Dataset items
━━━━━━━━

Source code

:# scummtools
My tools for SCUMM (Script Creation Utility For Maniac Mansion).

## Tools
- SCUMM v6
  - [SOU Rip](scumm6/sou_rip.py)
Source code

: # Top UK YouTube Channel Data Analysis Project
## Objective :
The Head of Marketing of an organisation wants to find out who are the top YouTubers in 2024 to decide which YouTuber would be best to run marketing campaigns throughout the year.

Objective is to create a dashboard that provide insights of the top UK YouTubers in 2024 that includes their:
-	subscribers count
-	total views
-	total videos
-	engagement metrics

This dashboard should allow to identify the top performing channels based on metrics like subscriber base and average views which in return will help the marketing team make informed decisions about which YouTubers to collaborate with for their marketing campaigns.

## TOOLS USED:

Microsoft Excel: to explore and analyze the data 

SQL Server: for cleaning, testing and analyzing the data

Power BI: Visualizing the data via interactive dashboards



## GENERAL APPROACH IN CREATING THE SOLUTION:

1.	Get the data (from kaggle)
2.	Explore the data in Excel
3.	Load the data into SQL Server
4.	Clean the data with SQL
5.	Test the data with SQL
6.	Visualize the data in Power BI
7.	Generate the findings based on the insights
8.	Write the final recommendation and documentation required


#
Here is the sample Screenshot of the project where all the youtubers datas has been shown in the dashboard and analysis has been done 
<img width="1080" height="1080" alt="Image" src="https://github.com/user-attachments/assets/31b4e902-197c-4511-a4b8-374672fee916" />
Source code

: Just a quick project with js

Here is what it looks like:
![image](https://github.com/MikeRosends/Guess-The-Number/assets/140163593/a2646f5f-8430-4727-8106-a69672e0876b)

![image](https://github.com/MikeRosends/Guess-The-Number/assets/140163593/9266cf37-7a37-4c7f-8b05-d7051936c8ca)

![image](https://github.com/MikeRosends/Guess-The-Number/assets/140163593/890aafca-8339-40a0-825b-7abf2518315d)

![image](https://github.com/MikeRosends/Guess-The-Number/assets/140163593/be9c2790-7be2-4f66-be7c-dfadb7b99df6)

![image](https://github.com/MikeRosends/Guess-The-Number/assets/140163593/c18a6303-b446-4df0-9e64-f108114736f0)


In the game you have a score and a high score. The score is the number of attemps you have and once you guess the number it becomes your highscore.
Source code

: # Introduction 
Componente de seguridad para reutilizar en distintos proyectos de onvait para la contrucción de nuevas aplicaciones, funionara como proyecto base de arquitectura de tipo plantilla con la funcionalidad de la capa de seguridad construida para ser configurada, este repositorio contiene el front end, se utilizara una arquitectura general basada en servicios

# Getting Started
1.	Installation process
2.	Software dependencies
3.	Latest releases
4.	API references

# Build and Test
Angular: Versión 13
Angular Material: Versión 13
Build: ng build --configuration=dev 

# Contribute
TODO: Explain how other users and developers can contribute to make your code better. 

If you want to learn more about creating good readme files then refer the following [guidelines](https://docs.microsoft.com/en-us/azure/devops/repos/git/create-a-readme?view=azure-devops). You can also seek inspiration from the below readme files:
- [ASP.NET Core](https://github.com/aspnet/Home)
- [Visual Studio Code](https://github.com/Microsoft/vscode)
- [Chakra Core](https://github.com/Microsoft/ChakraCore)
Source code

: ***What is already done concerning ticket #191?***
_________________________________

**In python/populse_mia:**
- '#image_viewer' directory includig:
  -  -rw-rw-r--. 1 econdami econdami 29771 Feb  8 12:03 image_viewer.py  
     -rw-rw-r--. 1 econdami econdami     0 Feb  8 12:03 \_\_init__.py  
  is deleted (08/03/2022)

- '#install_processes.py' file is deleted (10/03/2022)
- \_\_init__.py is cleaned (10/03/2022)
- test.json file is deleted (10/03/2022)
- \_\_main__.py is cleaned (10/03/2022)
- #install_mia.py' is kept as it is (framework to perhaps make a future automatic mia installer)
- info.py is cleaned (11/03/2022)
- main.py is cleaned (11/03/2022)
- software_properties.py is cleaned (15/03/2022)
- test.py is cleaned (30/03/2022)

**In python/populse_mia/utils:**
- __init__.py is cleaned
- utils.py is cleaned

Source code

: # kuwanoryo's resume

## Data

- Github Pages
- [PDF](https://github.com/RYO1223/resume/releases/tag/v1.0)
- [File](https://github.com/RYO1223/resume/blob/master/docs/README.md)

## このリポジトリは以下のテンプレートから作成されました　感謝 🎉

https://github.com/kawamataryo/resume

━━━━━━━━

Exercise:
Extract each line of the material that contains the string "releases", copying the lines in full.

Response to this exercise:
3.	Latest releases
- [PDF](https://github.com/RYO1223/resume/releases/tag/v1.0)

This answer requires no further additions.